The quantity $\omega^{(n+1)/4} = \omega^{2^{m-2}}$ could be computed by repeated squaring in ${\Bbb Z}/n{\Bbb Z}[\sqrt{3}]$.  The quantity $S_{m-2}$ can be computed by a similar device in ${\Bbb Z}/n{\Bbb Z}$.  Indeed, the sequence $S_j := \omega^{2^j} + \omega^{-2^j}$ is easily seen to obey the recursion

$S_j = S_{j-1}^2 - 2; \quad S_0 = 4$ (10)

and so we have

Theorem 1. (Lucas-Lehmer test, final version) Let $n = 2^m-1$ with m odd.  Then n is prime if and only if $S_{m-2}$ vanishes modulo n, where $S_{m-2}$ is given by the recursion (10).

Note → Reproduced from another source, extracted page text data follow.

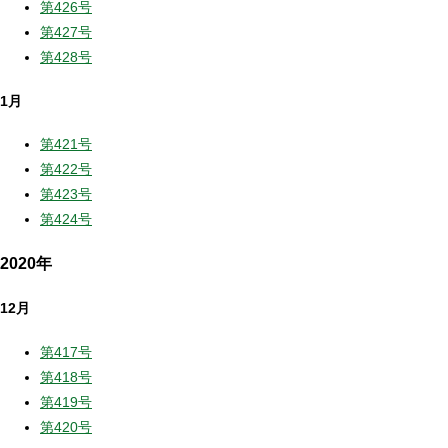
第426号
第427号
第428号
1月
第421号
第422号
第423号
第424号
2020年
12月
第417号
第418号
第419号
第420号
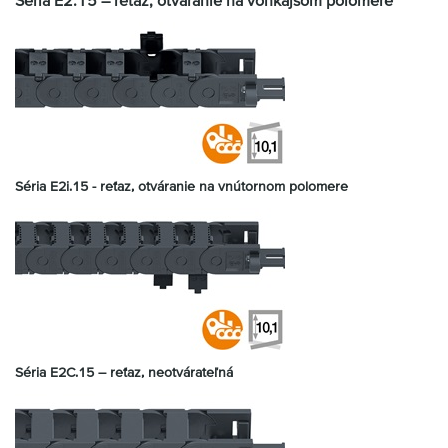
Séria E2i.15 - reťaz, otváranie
na vnútornom polomere
Séria E2C.15 – reťaz, neotvárateľná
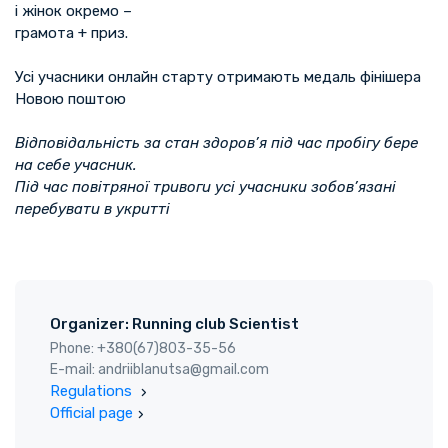
і жінок окремо –
грамота + приз.
Усі учасники онлайн старту отримають медаль фінішера
Новою поштою
Відповідальність за стан здоров’я під час пробігу бере
на себе учасник.
Під час повітряної тривоги усі учасники зобов’язані
перебувати в укритті
Organizer: Running club Scientist
Phone: +380(67)803-35-56
E-mail: andriiblanutsa@gmail.com
Regulations
Official page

To apply this test, one needs to perform about $m$ squaring operations modulo $n$.  Doing everything as efficiently as possible (in particular, using fast multiplication), the total cost of testing a single Mersenne number $n = 2^m-1$ for primality is about $O(m^2)$ (modulo some $\log m$ terms).  This turns out to barely be within reach of modern computers for $m \sim 10^7$, especially since the algorithm is somewhat parallelisable.  (In contrast, the best known general-purpose deterministic primality testing algorithm, the AKS algorithm, has a run time of about $O(m^6)$ (with a sizable implicit constant), which is not feasible for $m \sim 10^7$.)  There are general-purpose probabilistic tests (such as Miller-Rabin) which have run-time comparable to the Lucas-Lehmer test, but as mentioned at the beginning, we are only interested here in deterministic (and unconditional, e.g. not relying on GRH) certificates of primality.

[Updated, Nov 16: Lemma 1 corrected.]